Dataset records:
****************************************

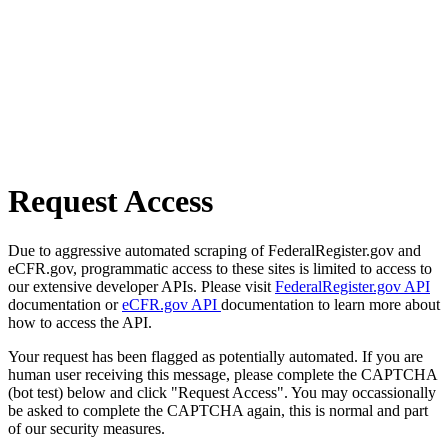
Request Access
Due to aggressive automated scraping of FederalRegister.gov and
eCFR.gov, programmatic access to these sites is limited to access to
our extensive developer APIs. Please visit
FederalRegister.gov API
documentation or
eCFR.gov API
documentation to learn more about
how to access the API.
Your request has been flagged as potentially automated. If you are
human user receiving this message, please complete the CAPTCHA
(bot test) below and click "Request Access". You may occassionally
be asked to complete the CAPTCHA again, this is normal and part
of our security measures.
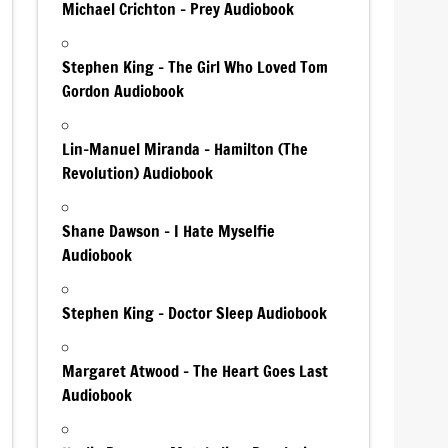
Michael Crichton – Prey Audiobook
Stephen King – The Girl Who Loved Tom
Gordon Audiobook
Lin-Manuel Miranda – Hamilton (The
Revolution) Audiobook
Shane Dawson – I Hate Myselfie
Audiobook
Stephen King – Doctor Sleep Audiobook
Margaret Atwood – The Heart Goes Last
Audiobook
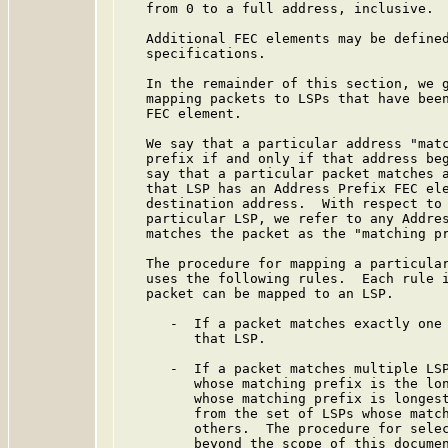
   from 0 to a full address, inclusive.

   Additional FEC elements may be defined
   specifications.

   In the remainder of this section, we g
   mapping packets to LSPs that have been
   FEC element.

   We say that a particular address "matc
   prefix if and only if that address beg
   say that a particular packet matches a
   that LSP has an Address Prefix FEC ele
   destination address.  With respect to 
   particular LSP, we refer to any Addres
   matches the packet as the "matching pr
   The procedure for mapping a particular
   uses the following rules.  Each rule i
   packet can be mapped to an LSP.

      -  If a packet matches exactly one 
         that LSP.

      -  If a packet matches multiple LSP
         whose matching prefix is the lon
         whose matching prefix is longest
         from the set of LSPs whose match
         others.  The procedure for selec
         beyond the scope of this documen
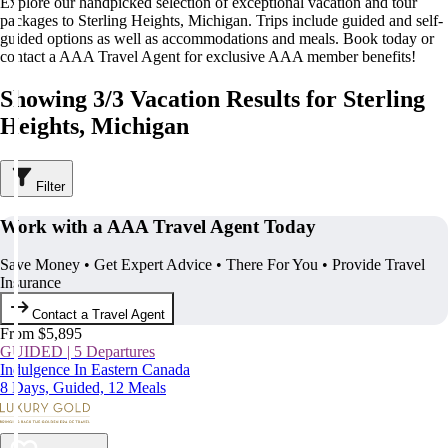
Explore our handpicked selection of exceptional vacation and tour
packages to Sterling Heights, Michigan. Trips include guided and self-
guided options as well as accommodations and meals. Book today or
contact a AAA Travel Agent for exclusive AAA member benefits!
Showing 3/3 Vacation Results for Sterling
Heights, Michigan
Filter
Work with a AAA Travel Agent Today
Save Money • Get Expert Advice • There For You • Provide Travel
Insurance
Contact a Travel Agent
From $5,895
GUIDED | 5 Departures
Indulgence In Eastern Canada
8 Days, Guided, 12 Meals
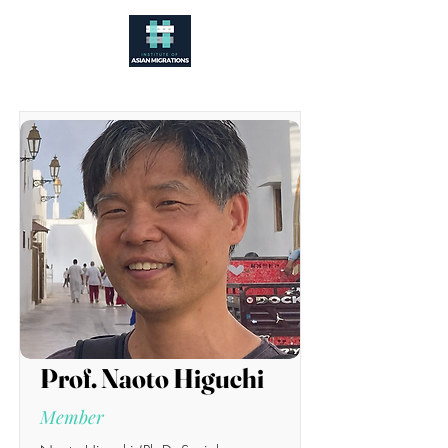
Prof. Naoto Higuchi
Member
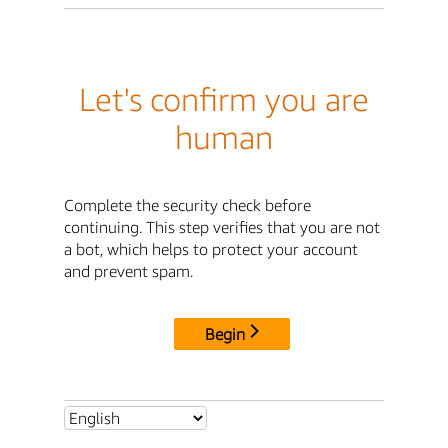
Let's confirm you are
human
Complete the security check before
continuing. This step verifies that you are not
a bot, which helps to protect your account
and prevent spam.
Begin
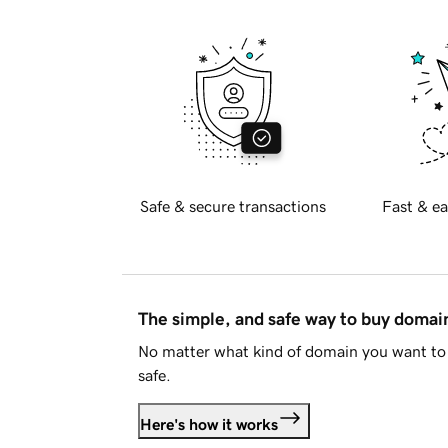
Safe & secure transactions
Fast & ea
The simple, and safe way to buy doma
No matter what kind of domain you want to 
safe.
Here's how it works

****************************************

* Action item: Without carrying over any pictures, retype the records above exactly.

* Result of the task:
Request Access
Due to aggressive automated scraping of FederalRegister.gov and
eCFR.gov, programmatic access to these sites is limited to access to
our extensive developer APIs. Please visit
FederalRegister.gov API
documentation or
eCFR.gov API
documentation to learn more about
how to access the API.
Your request has been flagged as potentially automated. If you are
human user receiving this message, please complete the CAPTCHA
(bot test) below and click "Request Access". You may occassionally
be asked to complete the CAPTCHA again, this is normal and part
of our security measures.
Michael Crichton – Prey Audiobook
Stephen King – The Girl Who Loved Tom
Gordon Audiobook
Lin-Manuel Miranda – Hamilton (The
Revolution) Audiobook
Shane Dawson – I Hate Myselfie
Audiobook
Stephen King – Doctor Sleep Audiobook
Margaret Atwood – The Heart Goes Last
Audiobook
   from 0 to a full address, inclusive.

   Additional FEC elements may be defined
   specifications.

   In the remainder of this section, we g
   mapping packets to LSPs that have been
   FEC element.

   We say that a particular address "matc
   prefix if and only if that address beg
   say that a particular packet matches a
   that LSP has an Address Prefix FEC ele
   destination address.  With respect to 
   particular LSP, we refer to any Addres
   matches the packet as the "matching pr
   The procedure for mapping a particular
   uses the following rules.  Each rule i
   packet can be mapped to an LSP.

      -  If a packet matches exactly one 
         that LSP.

      -  If a packet matches multiple LSP
         whose matching prefix is the lon
         whose matching prefix is longest
         from the set of LSPs whose match
         others.  The procedure for selec
         beyond the scope of this documen
Explore our handpicked selection of exceptional vacation and tour
packages to Sterling Heights, Michigan. Trips include guided and self-
guided options as well as accommodations and meals. Book today or
contact a AAA Travel Agent for exclusive AAA member benefits!
Showing 3/3 Vacation Results for Sterling
Heights, Michigan
Filter
Work with a AAA Travel Agent Today
Save Money • Get Expert Advice • There For You • Provide Travel
Insurance
Contact a Travel Agent
From $5,895
GUIDED | 5 Departures
Indulgence In Eastern Canada
8 Days, Guided, 12 Meals
Prof. Naoto Higuchi
Member
Let's confirm you are
human
Complete the security check before
continuing. This step verifies that you are not
a bot, which helps to protect your account
and prevent spam.
Begin
Safe & secure transactions
Fast & ea
The simple, and safe way to buy doma
No matter what kind of domain you want to 
safe.
Here's how it works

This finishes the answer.